For a brief window of time in the mid-2010s, a fairly common joke was to send voice commands to Alexa or other assistant devices over video. Late-night hosts and others would purposefully attempt to activate voice assistants like these en masse and get them to do ridiculous things. This isn’t quite as common of a gag anymore and was relatively harmless unless the voice assistant was set up to do something like automatically place Amazon orders, but now that much more powerful AI tools are coming online we’re seeing that joke taken to its logical conclusion: prompt-injection attacks.

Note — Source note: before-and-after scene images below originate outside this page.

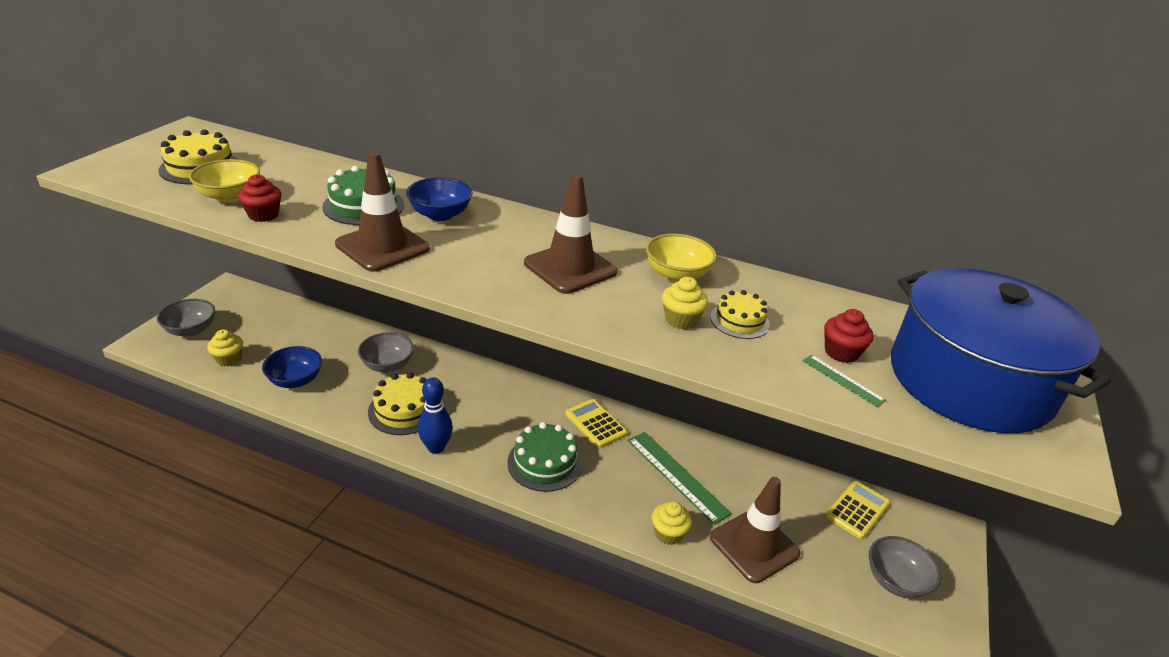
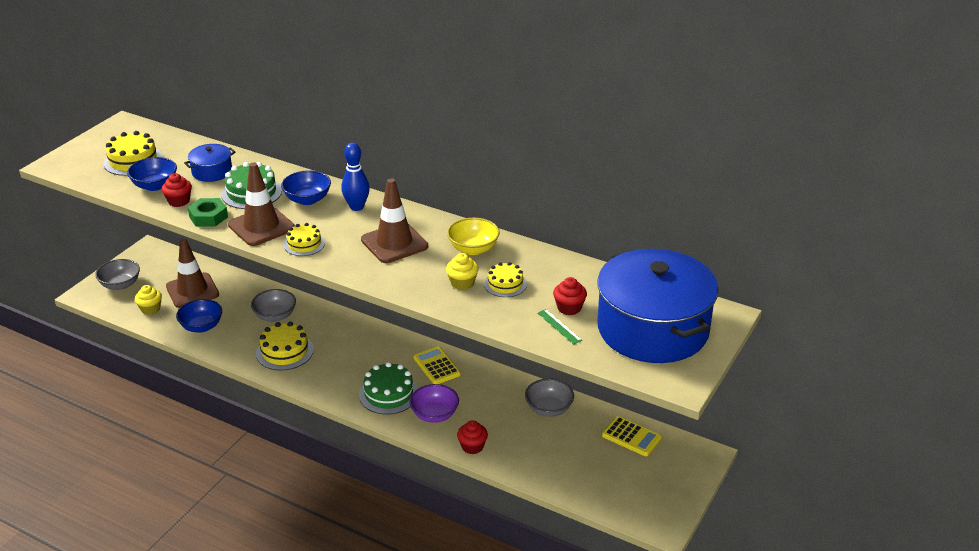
camera: 10 degrees right, 0 degrees up
yellow bowl [189,159,260,202] -> blue bowl [127,157,177,191]
blue bowling pin [418,377,453,454] -> blue bowling pin moved to [341,143,370,211]
green ruler [628,432,732,525] -> none
yellow cupcake [652,501,692,545] -> red cupcake [457,420,488,454]
brown traffic cone [710,477,801,583] -> brown traffic cone moved to [166,238,219,308]
yellow calculator [825,481,890,539] -> yellow calculator turned 75 degrees clockwise [602,416,662,456]
grey bowl [869,536,941,598] -> grey bowl moved to [525,378,574,417]
none -> blue pot [184,144,235,182]
none -> green nut [188,198,228,227]
none -> yellow cake [284,223,325,256]
none -> purple bowl [409,384,459,423]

Prompt injection attacks, as the name suggests, involve maliciously inserting prompts or requests in interactive systems to manipulate or deceive users, potentially leading to unintended actions or disclosure of sensitive information. It’s similar to something like an SQL injection attack in that a command is embedded in something that seems like a normal input at the start. Using an AI like GPT comes with an inherent risk of attacks like this when using it to automate tasks, as commands to the AI can be hidden where a user might not expect to see them, like in this demonstration where hidden prompts for a ChatGPT plugin are hidden in YouTube video transcripts to attempt to get ChatGPT to perform actions outside of those the original user would have asked for.

While this specific attack is more of a proof-of-concept, it’s foreseeable that as these tools become more sophisticated and interconnected in our lives, the risks of a malicious attacker causing harm start to rise. Restricting how much access we give networked computerized systems is certainly one option, similar to sandboxing or containerizing websites so they can’t all share cookies amongst themselves, but we should start seeing some thought given to these attacks by the developers of AI tools in much the same way that we hope developers are sanitizing SQL inputs.

12 thoughts on “Prompt Injection: An AI-Targeted Attack

  1. …and here’s $10 on “WWIII is started by an AI interpreting the transcript to a movie as instructions”

    I’d guess, unlike SQL injection and the like, this is much harder to detect and prevent, but also due to the massive industry that is around hacking, random ware, etc, AIs will be subjected to these attacks immediately.

    1. > this is much harder to detect and prevent…
      That is correct, SQLi and other injection attacks are based on a formal and very limited language syntax, but “AI” is based on natural language, so anything goes. On the other hand I’m surprised about the interpretation of commands in the data/information parsing part of the AI. At least there should be a separation between the command channel and the data channel?

  2. Another good reason to run your training and inference at home on your own hardware. And right now also happens to be a great time to buy used servers, workstations, and GPUs, as a bunch of crypto miners just went belly up and are selling off their gear.

    Honestly the prices for premium subscriptions to these hosted services are laughable after checking out the prices for used hardware on eBay. You don’t need anywhere close to an A100 to do the same things at home, you just need some programming experience and patience.